In the present study, we first consider the theory of value cocreation to explore the internal value creation mechanism of consumer electronics supply chains. This study also considers consumers, open innovation bodies, and other internal and off-chain bodies included in the value creation system of consumer electronics supply chains. The value creation system of consumer electronics supply chains is established such that it meets the actual development condition and the status of the consumer electronics industry. It innovatively introduces LS-SVM into the study on consumer electronics supply chains, establishes an interactive value-adding data-driven model, and optimizes and selects the parameters and kernel functions of the method to improve its prediction accuracy. Finally, the LS-SVM model and other prediction methods are compared, and the results are combined with the empirical data.

The remaining parts of this paper are arranged as follows. Section 2 establishes the value creation system of consumer electronics supply chains. Section 3 presents an LS-SVM-based data-driven model of consumer electronics supply chains and proposes a relevant algorithm. Section 4 conducts an empirical analysis of the Chinese smartphone supply chain and offers preliminary policy recommendations. Section 5 discusses the comparative study on the four different forecasting models and common kernel functions. Section 6 presents the conclusion.

2. Supply Chain Value Creation System Based on Interaction

According to the perspective of value cocreation, the supply chain value (system output) process is established on the basis of the independent creation of supply chain value creators (system input). This process is jointly achieved by various value creators through heterogeneous interactions and other noninteractive value behaviors (Figure 1).

Figure 1: Value creation system of consumer electronics supply chains based on interaction.

The supply chain value creation process can be divided into two organic stages. The first stage is the basic value creation process of supply chains. Porter value chain theory explains that enterprises and consumers can create their own value, use this value as an initial supply chain value, input this value into the basic process subsystem of supply chain value creation, adopt a series of noninteractive value creation behaviors, and output the basic value of the supply chain. The second stage is the interactive value-adding supply chain process. Self-created value plays a key role in interactive value creation [36]. The basic value of a supply chain is the input value of the value creation subsystem; the added value of a supply chain is output through the heterogeneous interactions among various value creators. These two stages occur simultaneously, and they serve as mutually initial values in the continuous and dynamic value creation process. These processes also reflect and enhance each other, and they promote harmony.
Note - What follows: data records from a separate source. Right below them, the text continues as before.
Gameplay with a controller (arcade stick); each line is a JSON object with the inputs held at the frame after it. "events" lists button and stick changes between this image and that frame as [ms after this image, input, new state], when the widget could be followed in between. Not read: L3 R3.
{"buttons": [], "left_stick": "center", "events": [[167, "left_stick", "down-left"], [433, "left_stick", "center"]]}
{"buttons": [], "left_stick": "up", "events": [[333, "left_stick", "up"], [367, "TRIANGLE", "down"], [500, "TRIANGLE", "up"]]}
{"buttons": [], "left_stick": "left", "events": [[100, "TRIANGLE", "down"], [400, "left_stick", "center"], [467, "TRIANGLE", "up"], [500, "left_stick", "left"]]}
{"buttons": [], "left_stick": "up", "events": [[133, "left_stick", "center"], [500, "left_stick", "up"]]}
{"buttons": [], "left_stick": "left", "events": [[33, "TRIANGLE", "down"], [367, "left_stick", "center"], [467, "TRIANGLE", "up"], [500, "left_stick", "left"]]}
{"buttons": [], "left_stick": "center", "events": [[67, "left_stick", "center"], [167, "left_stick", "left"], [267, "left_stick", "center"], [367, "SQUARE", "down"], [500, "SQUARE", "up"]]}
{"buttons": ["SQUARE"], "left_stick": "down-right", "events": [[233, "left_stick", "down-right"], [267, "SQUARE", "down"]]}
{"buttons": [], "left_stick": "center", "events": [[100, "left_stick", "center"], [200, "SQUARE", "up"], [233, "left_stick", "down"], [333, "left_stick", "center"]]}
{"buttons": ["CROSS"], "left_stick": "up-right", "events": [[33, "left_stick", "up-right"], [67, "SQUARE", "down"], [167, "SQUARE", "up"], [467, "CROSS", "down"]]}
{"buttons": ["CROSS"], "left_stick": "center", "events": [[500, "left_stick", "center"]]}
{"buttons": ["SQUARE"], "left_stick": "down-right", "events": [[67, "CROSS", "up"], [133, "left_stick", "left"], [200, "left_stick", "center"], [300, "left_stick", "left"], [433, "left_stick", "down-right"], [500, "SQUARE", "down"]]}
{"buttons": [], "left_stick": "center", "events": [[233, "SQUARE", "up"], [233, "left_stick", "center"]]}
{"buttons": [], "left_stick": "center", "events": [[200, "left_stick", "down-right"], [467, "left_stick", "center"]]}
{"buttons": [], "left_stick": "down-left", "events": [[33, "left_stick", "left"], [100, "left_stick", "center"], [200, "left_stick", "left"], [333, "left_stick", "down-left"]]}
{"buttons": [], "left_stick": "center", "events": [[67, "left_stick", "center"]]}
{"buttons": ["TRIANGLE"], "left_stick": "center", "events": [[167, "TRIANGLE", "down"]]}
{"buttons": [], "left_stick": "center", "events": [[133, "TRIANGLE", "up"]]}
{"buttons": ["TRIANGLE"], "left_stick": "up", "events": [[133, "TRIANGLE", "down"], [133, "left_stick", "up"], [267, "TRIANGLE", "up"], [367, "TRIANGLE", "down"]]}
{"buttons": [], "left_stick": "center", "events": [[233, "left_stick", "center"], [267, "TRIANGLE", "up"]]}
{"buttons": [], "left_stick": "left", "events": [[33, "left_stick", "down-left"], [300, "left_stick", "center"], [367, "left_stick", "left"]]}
In the process of creating added value in the supply chain, interaction effectively increases value and serves as a main carrier of supply chain value-adding factors. Interaction mainly comes from the interaction among supply chain value creators. The theory of value cocreation mainly refers to the value cocreation or interaction between enterprises and consumers. However, Payne et al. [37] considered that the main parts of value cocreation activities are customer value creation, supplier value creation, and interface. Saarijärvi et al. [38] emphasized that “value,” “cocreation,” and “creation” mean that enterprise value or consumer value is created by different bodies through different forms of activities (B2C, B2B, C2B, or C2C). Moreover, interaction occurs between a consumer and a product (or service) provider and among all the bodies in the value network [39]. However, in practice, interaction occurs in all the cocreation behaviors of the main bodies in the supply chain. Furthermore, cocreation behaviors constitute the interactive value-adding structure of the supply chain.

The present study does not focus on the basic value creation process of supply chains and mainly explores the influence of interactive cocreation behaviors on supply chain value in the value-adding process. The report [40] performs a literature review and qualitative research and starts from the interaction and cocreation among enterprises, consumers, other participants, and main bodies; it also adopts the Delphi-AHP evaluation method to construct an interactive value-adding index system of supply chains (Table 1). This system includes 4 primary indicators, 14 secondary indicators, and 44 tertiary indicators. The index system characterizes the features of consumer electronics supply chains. Any change in an indicator causes a change in the output value of the interactive value-adding system.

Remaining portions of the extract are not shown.